[Opening INFORMATION GIVEN section]

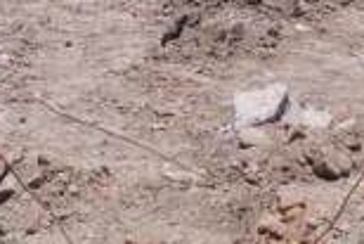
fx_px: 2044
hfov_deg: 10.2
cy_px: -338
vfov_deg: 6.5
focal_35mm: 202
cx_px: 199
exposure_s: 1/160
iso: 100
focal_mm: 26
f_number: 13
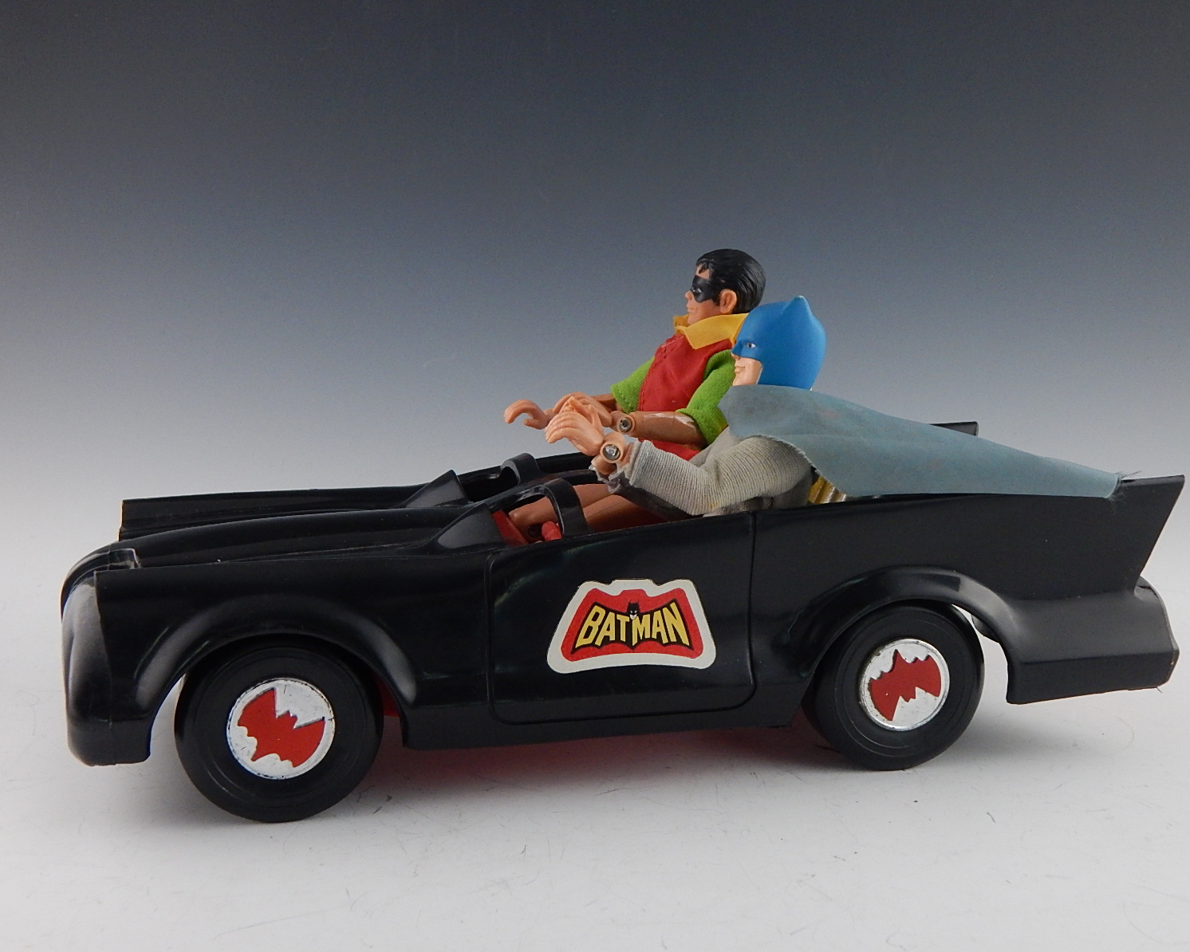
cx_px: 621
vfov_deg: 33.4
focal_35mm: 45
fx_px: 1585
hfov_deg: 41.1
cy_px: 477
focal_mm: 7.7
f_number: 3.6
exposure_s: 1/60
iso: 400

[Closing INFORMATION GIVEN section]

Starting at the line that contains "focal_35mm: 45" and ending at the last line of the data, repeat each line exactly; include nothing else.

» **OUTPUT OF THE EXERCISE**:
focal_35mm: 45
fx_px: 1585
hfov_deg: 41.1
cy_px: 477
focal_mm: 7.7
f_number: 3.6
exposure_s: 1/60
iso: 400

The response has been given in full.